» **Task directions**:
When you spot the word "vous" in a line of the data below, copy that line.

» **Available records**:
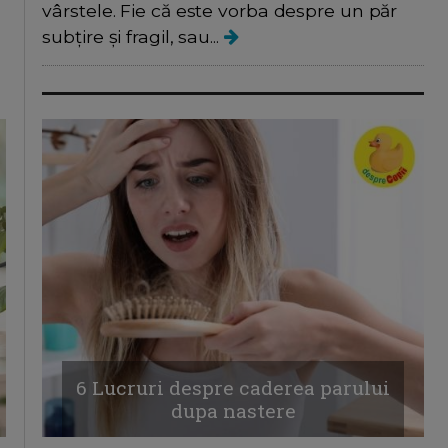
vârstele. Fie că este vorba despre un păr
subțire și fragil, sau...
6 Lucruri despre caderea parului
dupa nastere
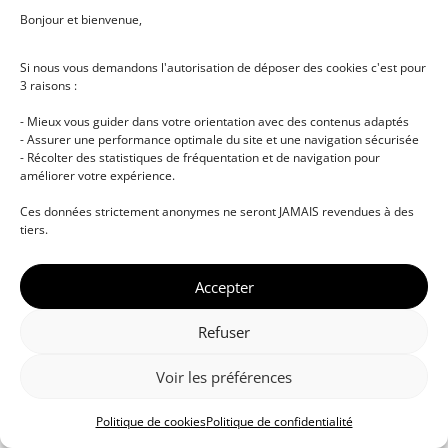
Bonjour et bienvenue,
Si nous vous demandons l'autorisation de déposer des cookies c'est pour
3 raisons :
- Mieux vous guider dans votre orientation avec des contenus adaptés
- Assurer une performance optimale du site et une navigation sécurisée
- Récolter des statistiques de fréquentation et de navigation pour
améliorer votre expérience.
© DJ NETWORK • École de DJ et de production
Ces données strictement anonymes ne seront JAMAIS revendues à des
musicale • Certifications professionnelles • Paris •
tiers.
Montpellier • À distance • Site actualisé en juillet
2026
Accepter
Refuser
Voir les préférences
Politique de cookies
Politique de confidentialité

» **Output for this exercise**:
Si nous vous demandons l'autorisation de déposer des cookies c'est pour
- Mieux vous guider dans votre orientation avec des contenus adaptés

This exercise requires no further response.